1 JULY 1943, Page 12

AGRICULTURAL POLICY

LETTERS TO THE EDITOR Sta,—I think we are all indebted to Mr. Naylor for his letter. He puts his points admirably ; the only difficulty is that he has not read some, or most, of the documents which he discusses, and that he does not meet the case. I shall confine myself to one point, but that is not to say that I do not equally dissent from every other contention which he advances.

It was not I who suggested that there could not be found better employment " for a man growing sugar at the cost (to the taxpayer) of imported sugar over the counter." It was the Greene Committee which recommended the stopping of the home sugar-industry. He will find the statement on page rot of that document, para. 313: "We have considered carefully whether any satisfactory measures would be possible to relieve the dislocation of .agricultural employment which might be caused by the cessation of the cultivation of sugar-beet ; but we regret to say that no method of giving relief to the workers immediately affected which would be administratively practicable has presented itself to us. It is, however, a consideration that by the time these effects would be felt it is possible that a system of Unemployment Insurance for agricultural workers may be in operation."

In a very ecstasy of self-destruction, and in addition to their finding that " the capital invested in factories would be largely lost and the bulk of the plant would become worth no more than scrap value," two out of the three signatories to the Report recommended that the home sugar-industry should be closed down. This, in 1935, when, Heaven knows, The pool of unemployed both for industry and agriculture was full enough, one would have believed, to satisfy the most ardent, and the dangers to our overseas supplies sufficiently self-evident. All this on the ground that the home industry could not produce as cheaply as " Java, Santo Domingo or Peru." Mr. Cyril Lloyd, also a member of the Committee, to the great credit both of his foresight and of his humanity, dissented from this view.

I suppose it is useless to ask any hardened Old Believer to consider what overheads, in a proper costings system, would have to be allowed to provide, for instance, the armies and the battle-fleets required to guarantee continued delivery " from Java." We are likely to know more about that by the end of the war. Or, what the cost of bunging the social services in Santo Domingo or Peru up to the level of those in Yorkshire, or Norfolk, is likely to be. But one would have thought that a respect for the present labour and suffering of East Anglia, let alone gratitude for the very sugar in one's tea (the whole domestic ration is now provided by the home sugar-industry) would have warranted a slightly less de haut en has attitude from anyone discussing today a project framed so deliberately to throw twenty thousand agricultural labourers upon " a system of Unemployment Insurance " which " by

t he time these effects would be felt " might " it is possible " be in operation.

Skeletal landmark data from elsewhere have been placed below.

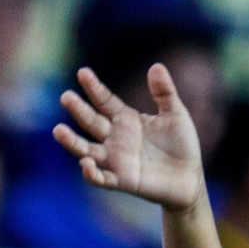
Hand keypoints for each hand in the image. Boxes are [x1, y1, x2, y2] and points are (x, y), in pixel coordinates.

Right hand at [53, 64, 204, 211]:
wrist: (190, 178)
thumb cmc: (182, 144)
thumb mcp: (175, 114)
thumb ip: (165, 93)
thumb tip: (156, 66)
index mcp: (126, 120)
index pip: (104, 101)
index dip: (94, 88)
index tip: (83, 73)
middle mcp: (116, 139)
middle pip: (91, 122)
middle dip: (78, 110)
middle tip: (66, 97)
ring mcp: (116, 160)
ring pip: (87, 150)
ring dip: (72, 142)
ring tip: (59, 131)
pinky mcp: (122, 181)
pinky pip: (101, 178)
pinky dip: (91, 173)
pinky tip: (86, 164)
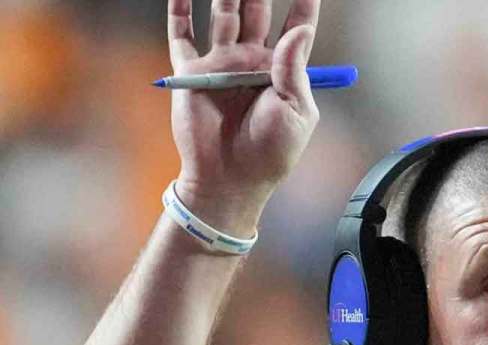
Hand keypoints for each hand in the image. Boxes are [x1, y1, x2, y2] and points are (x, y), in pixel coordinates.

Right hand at [167, 0, 320, 231]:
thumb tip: (298, 30)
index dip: (304, 4)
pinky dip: (178, 10)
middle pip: (257, 11)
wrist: (231, 179)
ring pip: (223, 15)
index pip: (296, 27)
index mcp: (282, 70)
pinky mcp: (192, 72)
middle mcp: (252, 60)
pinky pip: (182, 35)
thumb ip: (294, 68)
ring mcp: (221, 64)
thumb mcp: (295, 111)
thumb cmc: (270, 152)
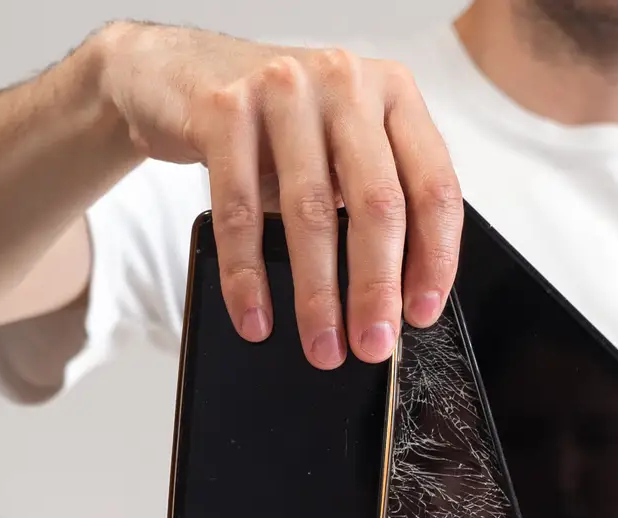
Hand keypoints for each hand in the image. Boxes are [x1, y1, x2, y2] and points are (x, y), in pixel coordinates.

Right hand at [96, 22, 462, 368]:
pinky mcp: (225, 109)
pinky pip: (240, 210)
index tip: (420, 314)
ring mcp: (285, 90)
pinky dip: (247, 275)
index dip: (434, 260)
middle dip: (376, 288)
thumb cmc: (276, 125)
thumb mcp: (340, 147)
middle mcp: (346, 83)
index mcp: (394, 95)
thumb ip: (374, 198)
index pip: (433, 187)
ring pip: (311, 212)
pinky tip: (256, 316)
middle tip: (371, 344)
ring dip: (317, 295)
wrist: (183, 73)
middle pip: (377, 203)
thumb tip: (394, 301)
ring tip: (321, 345)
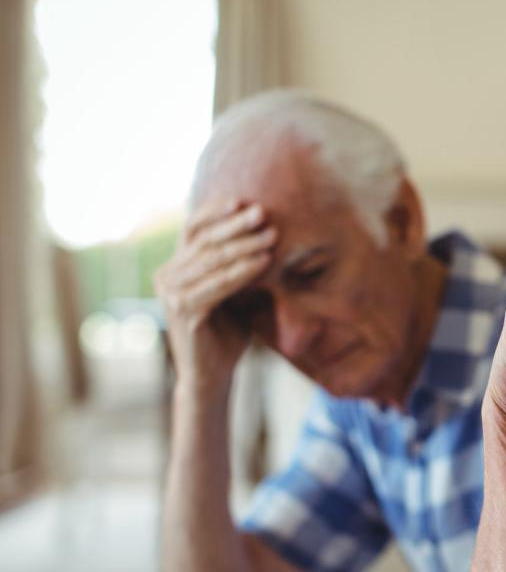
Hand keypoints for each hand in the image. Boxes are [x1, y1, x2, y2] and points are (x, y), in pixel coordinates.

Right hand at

I suppose that some day the advocates of such courses will get into their heads that to turn mud into food, or geological coal-strata into burnable fuel, is a basic process differing somehow from making entries about such things in ledgers ; and that the workers who can do such things are worth preserving. It is, however, a distant hope ; for if the point does not penetrate at present, it is hard to see what stronger combination of circumstances could be devised to hammer it home.—

I am, Sir, yours faithfully, WALTER ELLIOT. Harwood, Bonchester Bridge, Hawick, N.B.